> RECORDED INFORMATION:
========

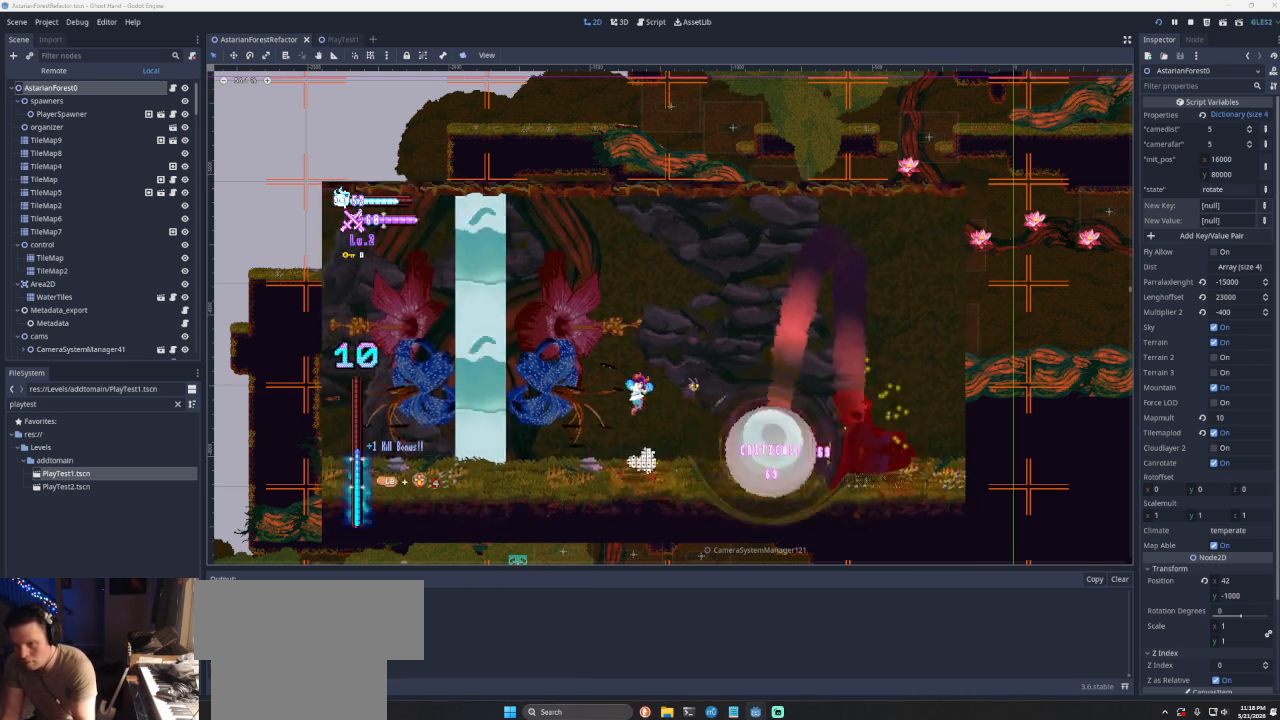
{"buttons": [], "left_stick": "center", "right_stick": "center", "events": [[67, "CROSS", "up"], [167, "CIRCLE", "down"], [233, "left_stick", "down"], [267, "CIRCLE", "up"], [367, "left_stick", "left"], [433, "left_stick", "center"]]}
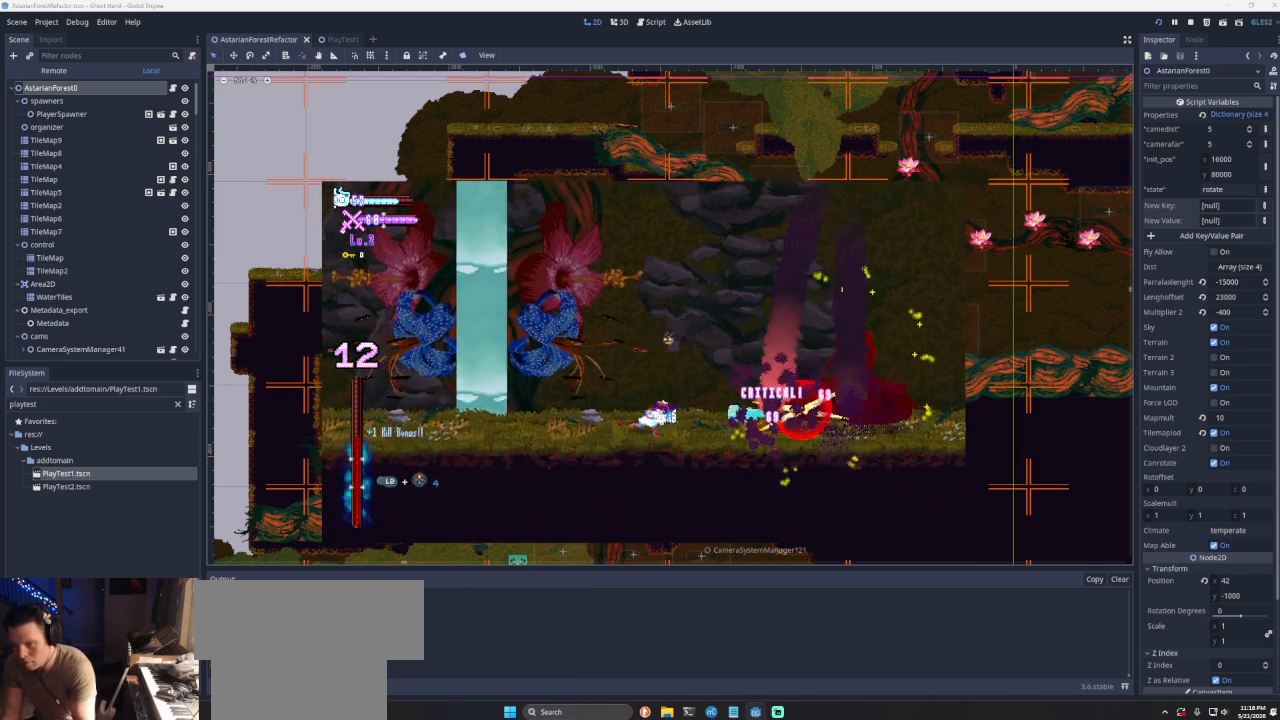
{"buttons": [], "left_stick": "right", "right_stick": "center", "events": [[33, "left_stick", "right"], [167, "CROSS", "down"], [433, "CROSS", "up"]]}
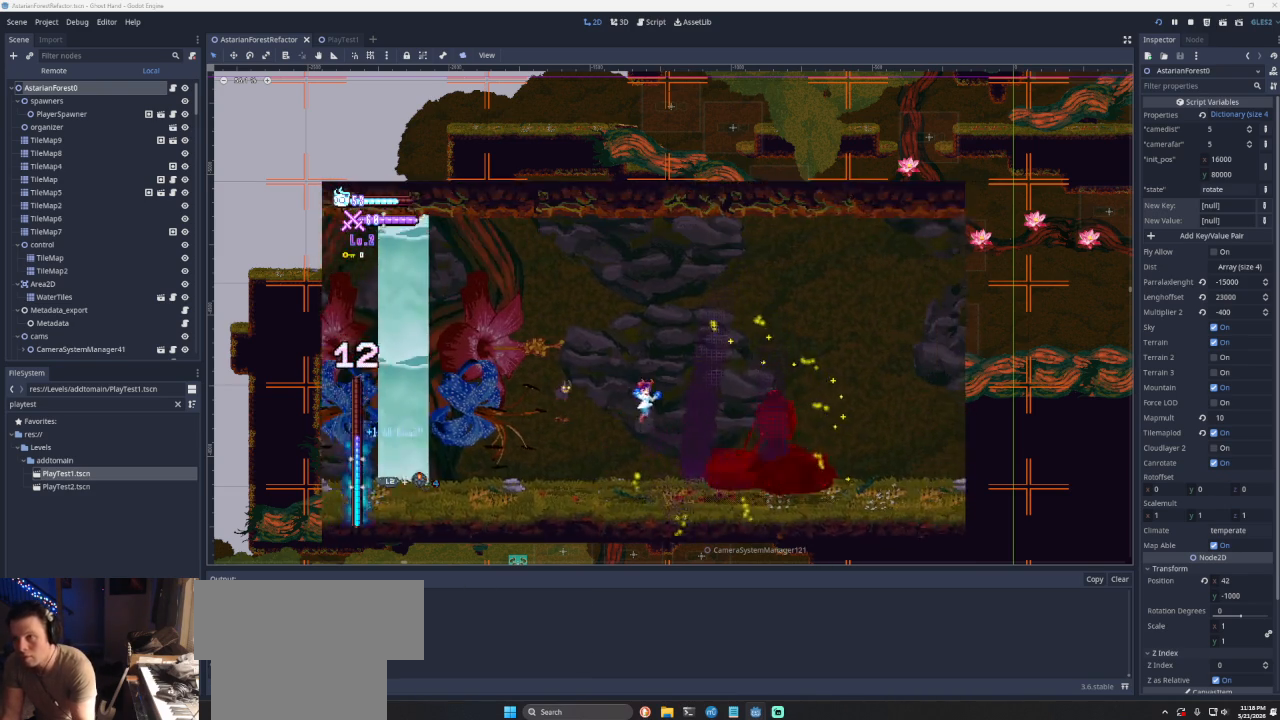
{"buttons": ["SQUARE"], "left_stick": "right", "right_stick": "center", "events": [[67, "CROSS", "down"], [300, "CROSS", "up"], [400, "SQUARE", "down"]]}
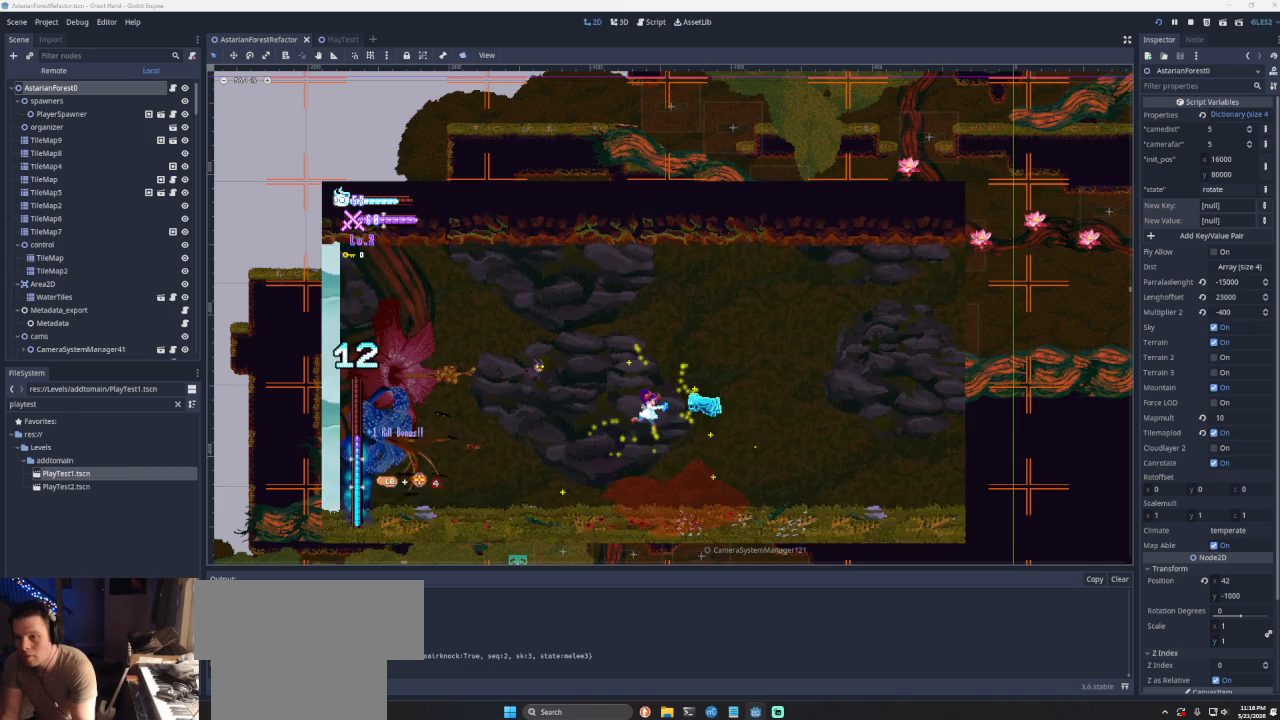
{"buttons": [], "left_stick": "right", "right_stick": "center", "events": [[67, "SQUARE", "up"]]}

========

Type out the data above again exactly as written, minus the images.

> RESPONSE TO THIS EXERCISE:
{"buttons": [], "left_stick": "center", "right_stick": "center", "events": [[67, "CROSS", "up"], [167, "CIRCLE", "down"], [233, "left_stick", "down"], [267, "CIRCLE", "up"], [367, "left_stick", "left"], [433, "left_stick", "center"]]}
{"buttons": [], "left_stick": "right", "right_stick": "center", "events": [[33, "left_stick", "right"], [167, "CROSS", "down"], [433, "CROSS", "up"]]}
{"buttons": ["SQUARE"], "left_stick": "right", "right_stick": "center", "events": [[67, "CROSS", "down"], [300, "CROSS", "up"], [400, "SQUARE", "down"]]}
{"buttons": [], "left_stick": "right", "right_stick": "center", "events": [[67, "SQUARE", "up"]]}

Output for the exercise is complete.